“Man is a bird without wings and a bird is a man without sorrow.”

I adore Captain Corelli’s Mandolin. The first time I read it was on holiday, sitting in the sun listening to the birds and the crickets, the scents of oranges and lemons filling the air. I am taken back every time I reread it.

However, this is not a review about Captain Corelli’s Mandolin. This is a review about a less well known book by the same author- Birds Without Wings. I didn’t read this on holiday, because I have none of the nostalgia when I reread it. Instead, it is unsettling.

Louis de Bernieres weaves intensely real stories about incredibly believable people. His settings (this one is set in Anatolia) are compelling and I was left with the impression that I had physically been there. But, Louis de Bernieres takes these people, who you come to love, and these settings, where you can see yourself living, and smashes them up, leaving you heartbroken.

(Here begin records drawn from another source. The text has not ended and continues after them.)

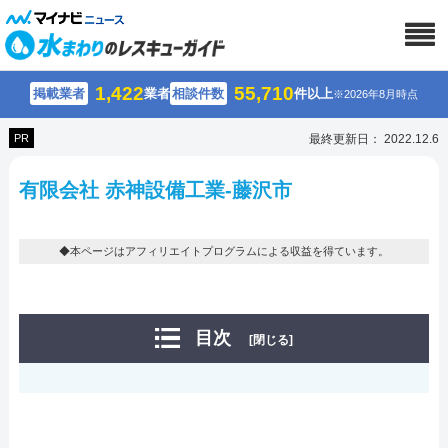
1,422
55,710
掲載業者
業者
相談件数
件以上
※2026年8月時点
PR
最終更新日： 2022.12.6
有限会社 赤神設備工業-藤沢市
◆本ページはアフィリエイトプログラムによる収益を得ています。
目次
[閉じる]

Of course, the smashing is done artfully and poetically. He is mimicking the destruction that occurred during World War I. He turns it into many intimate and devastating personal stories,    reflecting the huge loss of life during that conflict. He manages this, in my opinion, better than that other master of war stories, Sebastian Faulks.

At its heart, this is a love story, as Captain Corelli’s Mandolin is. It is as raw and desperate and bittersweet as love can be.